▸ **Activity list**
A – Do the following statements agree with the fiduciary-rule article? For each, answer yes or no and quote the deciding words of the fiduciary-rule article. (i) The fiduciary standard under the Employee Retirement Income Security Act of 1974 is considered more stringent than the one under the Investment Advisers Act of 1940. (ii) Morningstar places life insurance companies among the winners of the proposed rule. (iii) Fee-based accounts can produce up to 80% more revenue than commission-based accounts.
B – Name every full-service wealth management firm that the fiduciary-rule article lists by name.
C – In the fiduciary-rule article, rewrite the stretch from "The DOL wants" through "unfeasible to serve.", substituting "critics" for "opponents".

The U.S. Department of Labor’s proposal to apply a fiduciary standard to all financial advisors providing investment advice for a fee to a retirement account plan or participant is a supercharged issue within the financial services industry. In a recent report by Morningstar Inc., the investment research company said the proposed rule could be a “game changer” for the U.S. wealth management industry. 

The DOL wants to extend its own fiduciary standard for retirement plans under the Employee Retirement Income Security Act of 1974, which is considered more stringent than the fiduciary standard governing investment advisors under the Investment Advisers Act of 1940. DOL’s proposed rule change would allow advisors to continue receiving payments that could create conflicts of interest if they meet the conditions of proposed exemptions to the rule. But opponents of the proposal claim the rule would create costly and complex hurdles that could make commission-based individual retirement accounts economically unfeasible to serve. 

“It will drastically change how investment product distribution is done, how advisors are paid and how individual investors are served,” Michael Wong, Morningstar equity analyst and lead author of the report, says in an interview. The report says the proposed rule would create winners and losers in the financial services industry based on investment product choice and business models. 

The Winners: 

• Discount brokerages, such as Charles Schwab and TD Ameritrade, and robo-advisors could grab a share of the estimated $250 billion to $600 billion of low-balance IRA assets that might be abandoned by full-service wealth management firms.

• Exchange-traded product sponsors, including BlackRock, State Street and Vanguard, as well as index providers, such as MSCI and the London Stock Exchange (owner of the FTSE and Russell indexes), would gain from an accelerated movement to passive investment products.

The Losers:

• Some alternative asset managers could be hit by the rule because specific alternative investment products weren’t included on the list of assets that the best-interest contract exemption can apply to, Morningstar posits. 

• Life insurance companies. “Given the often higher commission rates of particular annuities and vertical integration at some life insurance companies, certain life insurance companies will be challenged by the rule,” Morningstar says.

Mixed Bag:

• Morningstar anticipates mixed results both for active asset managers, such as AllianceBernstein, Invesco, T. Rowe Price and others, as well as for full-service wealth management firms, including Bank of America, Morgan Stanley, Raymond James Financial, Stifel Financial, UBS and Wells Fargo. 

“Both of these groups will be materially affected by the prohibition on third-party payments,” according to the report. “That said, we believe that firms with moats will gain market share from their less competitively advantaged peers or that they’ll be able to adjust their business model to offset the negative financial effects of the rule.”

Indeed, full-service wealth managers could ultimately be beneficiaries by converting commission-based IRAs to fee-based IRAs to sidestep compliance costs associated with the proposed DOL rule. Because fee-based accounts can produce up to 60% more revenue than commission-based accounts, that could equate to an extra $13 billion of revenue for the wealth management industry.

Less clear is how the rule would impact smaller, independent brokerages. “The large brokerages will be able to pay for the cost of compliance and possibly shift their business models,” Wong says. “But the independent brokerages have much less flexibility than the larger wealth management firms to adapt to the rule.”

▸ **Information**
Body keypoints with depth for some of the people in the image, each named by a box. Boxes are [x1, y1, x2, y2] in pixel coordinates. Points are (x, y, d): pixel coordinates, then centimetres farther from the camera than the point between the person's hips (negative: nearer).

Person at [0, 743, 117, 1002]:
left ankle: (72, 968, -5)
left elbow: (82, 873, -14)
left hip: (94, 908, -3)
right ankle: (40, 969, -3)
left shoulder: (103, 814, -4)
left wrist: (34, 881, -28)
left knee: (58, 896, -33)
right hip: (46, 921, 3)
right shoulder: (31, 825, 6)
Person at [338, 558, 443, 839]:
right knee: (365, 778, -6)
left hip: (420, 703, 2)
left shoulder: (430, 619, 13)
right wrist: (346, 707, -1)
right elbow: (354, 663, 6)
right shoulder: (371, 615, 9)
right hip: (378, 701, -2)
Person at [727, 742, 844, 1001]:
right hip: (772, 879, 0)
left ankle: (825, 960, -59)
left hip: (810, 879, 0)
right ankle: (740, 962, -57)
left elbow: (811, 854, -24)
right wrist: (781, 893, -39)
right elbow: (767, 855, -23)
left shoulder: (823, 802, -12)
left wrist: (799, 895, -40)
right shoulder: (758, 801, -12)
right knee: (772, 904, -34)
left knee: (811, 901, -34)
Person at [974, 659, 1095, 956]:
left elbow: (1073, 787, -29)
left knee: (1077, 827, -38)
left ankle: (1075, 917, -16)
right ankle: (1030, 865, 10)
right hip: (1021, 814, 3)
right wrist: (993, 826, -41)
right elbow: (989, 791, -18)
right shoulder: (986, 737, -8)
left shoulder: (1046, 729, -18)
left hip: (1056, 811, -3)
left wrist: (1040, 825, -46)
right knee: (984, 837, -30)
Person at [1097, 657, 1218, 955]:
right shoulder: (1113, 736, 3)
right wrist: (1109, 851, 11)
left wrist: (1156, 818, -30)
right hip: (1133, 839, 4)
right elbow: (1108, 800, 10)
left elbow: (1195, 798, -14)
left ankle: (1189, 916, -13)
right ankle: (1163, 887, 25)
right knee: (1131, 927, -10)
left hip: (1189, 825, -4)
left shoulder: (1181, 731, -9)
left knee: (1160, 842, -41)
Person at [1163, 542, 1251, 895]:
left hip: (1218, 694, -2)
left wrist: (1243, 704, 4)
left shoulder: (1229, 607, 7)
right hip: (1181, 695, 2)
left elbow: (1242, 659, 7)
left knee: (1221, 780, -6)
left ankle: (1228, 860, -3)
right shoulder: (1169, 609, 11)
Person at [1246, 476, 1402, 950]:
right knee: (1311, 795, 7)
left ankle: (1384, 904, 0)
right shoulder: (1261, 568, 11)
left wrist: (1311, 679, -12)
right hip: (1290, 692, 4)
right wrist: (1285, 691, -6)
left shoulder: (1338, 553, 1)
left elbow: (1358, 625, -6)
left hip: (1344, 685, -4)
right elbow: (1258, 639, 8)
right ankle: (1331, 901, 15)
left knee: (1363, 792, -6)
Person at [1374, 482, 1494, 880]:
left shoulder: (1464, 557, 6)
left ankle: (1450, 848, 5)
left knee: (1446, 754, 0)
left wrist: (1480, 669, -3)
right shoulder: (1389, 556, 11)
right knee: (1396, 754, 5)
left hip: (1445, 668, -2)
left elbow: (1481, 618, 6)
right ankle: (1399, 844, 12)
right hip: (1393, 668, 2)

▸ **Results in order**
A –
(i) Yes: "which is considered more stringent than the fiduciary standard governing investment advisors under the Investment Advisers Act of 1940"
(ii) No: "certain life insurance companies will be challenged by the rule"
(iii) No: "fee-based accounts can produce up to 60% more revenue than commission-based accounts"

B – Bank of America, Morgan Stanley, Raymond James Financial, Stifel Financial, UBS, Wells Fargo

C –
The DOL wants to extend its own fiduciary standard for retirement plans under the Employee Retirement Income Security Act of 1974, which is considered more stringent than the fiduciary standard governing investment advisors under the Investment Advisers Act of 1940. DOL’s proposed rule change would allow advisors to continue receiving payments that could create conflicts of interest if they meet the conditions of proposed exemptions to the rule. But critics of the proposal claim the rule would create costly and complex hurdles that could make commission-based individual retirement accounts economically unfeasible to serve.